Requirement:
The result should be the lines from the one holding "Zadrak Tombeg Ajak Diaspora Toraja" to the final line of the records, retyped exactly.

*** Input for this task ***

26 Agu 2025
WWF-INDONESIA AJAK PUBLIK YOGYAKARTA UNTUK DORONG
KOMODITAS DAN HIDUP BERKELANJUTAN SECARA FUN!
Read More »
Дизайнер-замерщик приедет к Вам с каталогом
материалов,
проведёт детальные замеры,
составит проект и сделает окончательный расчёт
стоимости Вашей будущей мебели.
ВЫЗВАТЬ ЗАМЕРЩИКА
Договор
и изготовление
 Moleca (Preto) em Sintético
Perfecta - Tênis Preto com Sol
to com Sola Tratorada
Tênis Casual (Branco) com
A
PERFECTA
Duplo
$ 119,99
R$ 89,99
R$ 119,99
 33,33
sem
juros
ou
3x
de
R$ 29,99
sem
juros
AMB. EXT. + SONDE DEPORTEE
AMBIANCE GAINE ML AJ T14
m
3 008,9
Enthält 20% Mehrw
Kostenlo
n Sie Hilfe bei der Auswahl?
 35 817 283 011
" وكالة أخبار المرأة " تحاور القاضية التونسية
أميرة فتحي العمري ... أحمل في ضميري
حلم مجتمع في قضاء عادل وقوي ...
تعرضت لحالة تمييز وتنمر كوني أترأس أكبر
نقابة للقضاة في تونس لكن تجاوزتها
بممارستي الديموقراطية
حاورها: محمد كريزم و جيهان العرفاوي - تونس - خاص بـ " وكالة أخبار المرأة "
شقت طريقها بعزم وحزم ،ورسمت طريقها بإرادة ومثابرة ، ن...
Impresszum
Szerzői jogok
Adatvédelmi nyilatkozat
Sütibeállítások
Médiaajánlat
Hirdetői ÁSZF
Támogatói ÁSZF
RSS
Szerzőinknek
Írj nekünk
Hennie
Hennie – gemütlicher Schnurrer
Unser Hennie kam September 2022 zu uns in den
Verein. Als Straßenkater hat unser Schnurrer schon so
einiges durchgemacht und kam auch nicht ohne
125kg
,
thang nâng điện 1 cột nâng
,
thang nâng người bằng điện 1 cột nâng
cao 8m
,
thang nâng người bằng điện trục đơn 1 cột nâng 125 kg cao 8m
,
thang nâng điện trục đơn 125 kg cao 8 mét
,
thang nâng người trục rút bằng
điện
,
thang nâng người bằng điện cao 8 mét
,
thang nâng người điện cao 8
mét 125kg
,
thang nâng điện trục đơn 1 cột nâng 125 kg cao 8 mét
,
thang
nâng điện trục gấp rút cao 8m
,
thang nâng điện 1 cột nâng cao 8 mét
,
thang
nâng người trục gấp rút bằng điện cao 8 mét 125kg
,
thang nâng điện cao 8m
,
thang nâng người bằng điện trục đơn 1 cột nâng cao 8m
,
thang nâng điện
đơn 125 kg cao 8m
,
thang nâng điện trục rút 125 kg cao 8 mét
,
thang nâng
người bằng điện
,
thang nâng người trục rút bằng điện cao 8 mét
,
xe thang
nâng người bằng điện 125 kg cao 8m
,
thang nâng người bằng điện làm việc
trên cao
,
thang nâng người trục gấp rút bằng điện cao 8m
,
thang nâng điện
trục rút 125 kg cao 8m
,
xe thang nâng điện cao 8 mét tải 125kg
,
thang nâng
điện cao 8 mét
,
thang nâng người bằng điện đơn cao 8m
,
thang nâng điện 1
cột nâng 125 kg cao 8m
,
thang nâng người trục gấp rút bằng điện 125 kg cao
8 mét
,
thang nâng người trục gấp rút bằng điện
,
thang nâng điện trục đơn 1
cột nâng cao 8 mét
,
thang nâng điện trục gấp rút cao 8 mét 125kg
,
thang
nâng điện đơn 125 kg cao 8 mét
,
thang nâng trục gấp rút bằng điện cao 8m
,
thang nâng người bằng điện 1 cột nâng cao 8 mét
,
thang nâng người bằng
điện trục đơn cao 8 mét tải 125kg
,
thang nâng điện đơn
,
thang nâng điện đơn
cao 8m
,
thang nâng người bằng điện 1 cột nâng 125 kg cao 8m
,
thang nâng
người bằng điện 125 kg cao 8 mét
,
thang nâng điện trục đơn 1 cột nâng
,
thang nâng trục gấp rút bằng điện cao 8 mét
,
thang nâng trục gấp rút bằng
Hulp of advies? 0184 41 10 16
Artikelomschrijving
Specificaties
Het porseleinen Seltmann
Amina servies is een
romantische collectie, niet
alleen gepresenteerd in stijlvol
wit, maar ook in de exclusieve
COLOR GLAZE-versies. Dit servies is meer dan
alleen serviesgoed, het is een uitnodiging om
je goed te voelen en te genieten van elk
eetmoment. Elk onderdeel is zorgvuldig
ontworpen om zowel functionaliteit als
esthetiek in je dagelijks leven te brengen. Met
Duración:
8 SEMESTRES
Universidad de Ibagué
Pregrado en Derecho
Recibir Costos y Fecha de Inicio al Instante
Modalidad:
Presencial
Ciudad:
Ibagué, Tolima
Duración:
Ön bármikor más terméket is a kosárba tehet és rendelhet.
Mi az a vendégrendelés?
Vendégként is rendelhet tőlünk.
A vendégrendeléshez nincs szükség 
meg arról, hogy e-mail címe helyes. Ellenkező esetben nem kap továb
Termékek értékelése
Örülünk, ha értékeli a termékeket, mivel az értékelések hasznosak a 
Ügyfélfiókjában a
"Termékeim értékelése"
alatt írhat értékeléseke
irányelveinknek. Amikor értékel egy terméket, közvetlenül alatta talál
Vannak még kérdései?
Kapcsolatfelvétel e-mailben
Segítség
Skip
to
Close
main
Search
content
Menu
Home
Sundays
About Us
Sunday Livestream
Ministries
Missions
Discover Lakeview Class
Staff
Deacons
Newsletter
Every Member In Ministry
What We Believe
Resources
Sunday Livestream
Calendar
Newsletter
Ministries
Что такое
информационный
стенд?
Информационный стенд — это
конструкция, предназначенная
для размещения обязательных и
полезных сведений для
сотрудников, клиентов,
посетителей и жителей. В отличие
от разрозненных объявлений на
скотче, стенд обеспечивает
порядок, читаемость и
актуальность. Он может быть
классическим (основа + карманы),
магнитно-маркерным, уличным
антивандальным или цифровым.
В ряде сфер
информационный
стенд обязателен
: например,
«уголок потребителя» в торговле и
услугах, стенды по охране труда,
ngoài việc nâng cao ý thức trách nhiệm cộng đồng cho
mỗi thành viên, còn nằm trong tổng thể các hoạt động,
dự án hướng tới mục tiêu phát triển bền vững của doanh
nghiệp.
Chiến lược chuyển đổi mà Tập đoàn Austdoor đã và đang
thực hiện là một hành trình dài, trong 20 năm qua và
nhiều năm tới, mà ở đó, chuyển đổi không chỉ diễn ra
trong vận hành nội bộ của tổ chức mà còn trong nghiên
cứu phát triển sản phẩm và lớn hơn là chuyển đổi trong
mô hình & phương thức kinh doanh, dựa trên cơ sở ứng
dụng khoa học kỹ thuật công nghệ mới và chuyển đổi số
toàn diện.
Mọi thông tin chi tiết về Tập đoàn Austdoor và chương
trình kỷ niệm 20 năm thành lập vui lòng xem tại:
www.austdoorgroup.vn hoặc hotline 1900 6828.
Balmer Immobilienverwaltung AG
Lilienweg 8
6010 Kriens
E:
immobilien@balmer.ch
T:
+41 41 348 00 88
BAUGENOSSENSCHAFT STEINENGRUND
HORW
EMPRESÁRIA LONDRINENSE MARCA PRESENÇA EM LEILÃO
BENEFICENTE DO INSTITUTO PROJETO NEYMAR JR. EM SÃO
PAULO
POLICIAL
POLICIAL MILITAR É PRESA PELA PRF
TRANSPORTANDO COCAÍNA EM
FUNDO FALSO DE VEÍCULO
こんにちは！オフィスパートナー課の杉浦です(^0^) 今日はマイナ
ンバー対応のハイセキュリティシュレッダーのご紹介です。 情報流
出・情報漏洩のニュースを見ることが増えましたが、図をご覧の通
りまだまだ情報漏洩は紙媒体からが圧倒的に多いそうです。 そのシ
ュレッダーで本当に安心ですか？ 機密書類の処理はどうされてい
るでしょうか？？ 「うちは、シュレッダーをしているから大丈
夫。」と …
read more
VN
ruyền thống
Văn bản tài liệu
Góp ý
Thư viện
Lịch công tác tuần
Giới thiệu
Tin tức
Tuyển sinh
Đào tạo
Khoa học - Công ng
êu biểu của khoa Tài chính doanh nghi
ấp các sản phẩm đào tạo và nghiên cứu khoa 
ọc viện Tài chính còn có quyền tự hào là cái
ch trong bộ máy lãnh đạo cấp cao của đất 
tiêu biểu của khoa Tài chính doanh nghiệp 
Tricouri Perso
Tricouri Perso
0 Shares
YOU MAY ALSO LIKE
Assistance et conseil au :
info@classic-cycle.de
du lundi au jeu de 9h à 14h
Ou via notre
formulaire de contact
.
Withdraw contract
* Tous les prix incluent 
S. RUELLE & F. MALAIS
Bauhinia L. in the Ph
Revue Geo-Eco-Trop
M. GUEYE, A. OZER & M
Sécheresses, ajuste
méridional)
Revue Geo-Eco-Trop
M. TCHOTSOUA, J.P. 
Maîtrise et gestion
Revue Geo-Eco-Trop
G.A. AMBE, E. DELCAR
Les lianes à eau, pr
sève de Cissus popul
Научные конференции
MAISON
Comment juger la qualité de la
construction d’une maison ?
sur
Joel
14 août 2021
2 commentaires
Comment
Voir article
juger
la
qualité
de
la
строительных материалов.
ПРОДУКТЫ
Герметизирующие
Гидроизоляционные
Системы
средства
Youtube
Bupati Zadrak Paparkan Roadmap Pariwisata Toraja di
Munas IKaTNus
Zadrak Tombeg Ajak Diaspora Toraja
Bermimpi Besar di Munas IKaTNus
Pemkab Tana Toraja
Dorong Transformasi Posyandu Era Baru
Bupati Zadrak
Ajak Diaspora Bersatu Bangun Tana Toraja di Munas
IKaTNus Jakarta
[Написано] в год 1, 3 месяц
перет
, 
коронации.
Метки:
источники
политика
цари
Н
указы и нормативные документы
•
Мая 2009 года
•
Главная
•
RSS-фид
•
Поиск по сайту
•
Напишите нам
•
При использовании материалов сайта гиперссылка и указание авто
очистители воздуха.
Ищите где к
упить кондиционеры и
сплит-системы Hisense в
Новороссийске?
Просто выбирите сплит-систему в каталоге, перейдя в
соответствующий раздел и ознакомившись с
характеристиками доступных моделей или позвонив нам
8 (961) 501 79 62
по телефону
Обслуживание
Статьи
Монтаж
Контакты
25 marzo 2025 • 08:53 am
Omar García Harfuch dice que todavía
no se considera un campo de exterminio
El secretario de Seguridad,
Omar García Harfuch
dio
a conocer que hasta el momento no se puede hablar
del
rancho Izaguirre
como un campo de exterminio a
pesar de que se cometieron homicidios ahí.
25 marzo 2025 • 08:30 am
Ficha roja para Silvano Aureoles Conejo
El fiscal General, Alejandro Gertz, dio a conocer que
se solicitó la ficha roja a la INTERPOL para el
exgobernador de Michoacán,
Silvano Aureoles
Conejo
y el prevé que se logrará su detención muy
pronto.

***

Exercise result:
Zadrak Tombeg Ajak Diaspora Toraja
Bermimpi Besar di Munas IKaTNus
Pemkab Tana Toraja
Dorong Transformasi Posyandu Era Baru
Bupati Zadrak
Ajak Diaspora Bersatu Bangun Tana Toraja di Munas
IKaTNus Jakarta
[Написано] в год 1, 3 месяц
перет
, 
коронации.
Метки:
источники
политика
цари
Н
указы и нормативные документы
•
Мая 2009 года
•
Главная
•
RSS-фид
•
Поиск по сайту
•
Напишите нам
•
При использовании материалов сайта гиперссылка и указание авто
очистители воздуха.
Ищите где к
упить кондиционеры и
сплит-системы Hisense в
Новороссийске?
Просто выбирите сплит-систему в каталоге, перейдя в
соответствующий раздел и ознакомившись с
характеристиками доступных моделей или позвонив нам
8 (961) 501 79 62
по телефону
Обслуживание
Статьи
Монтаж
Контакты
25 marzo 2025 • 08:53 am
Omar García Harfuch dice que todavía
no se considera un campo de exterminio
El secretario de Seguridad,
Omar García Harfuch
dio
a conocer que hasta el momento no se puede hablar
del
rancho Izaguirre
como un campo de exterminio a
pesar de que se cometieron homicidios ahí.
25 marzo 2025 • 08:30 am
Ficha roja para Silvano Aureoles Conejo
El fiscal General, Alejandro Gertz, dio a conocer que
se solicitó la ficha roja a la INTERPOL para el
exgobernador de Michoacán,
Silvano Aureoles
Conejo
y el prevé que se logrará su detención muy
pronto.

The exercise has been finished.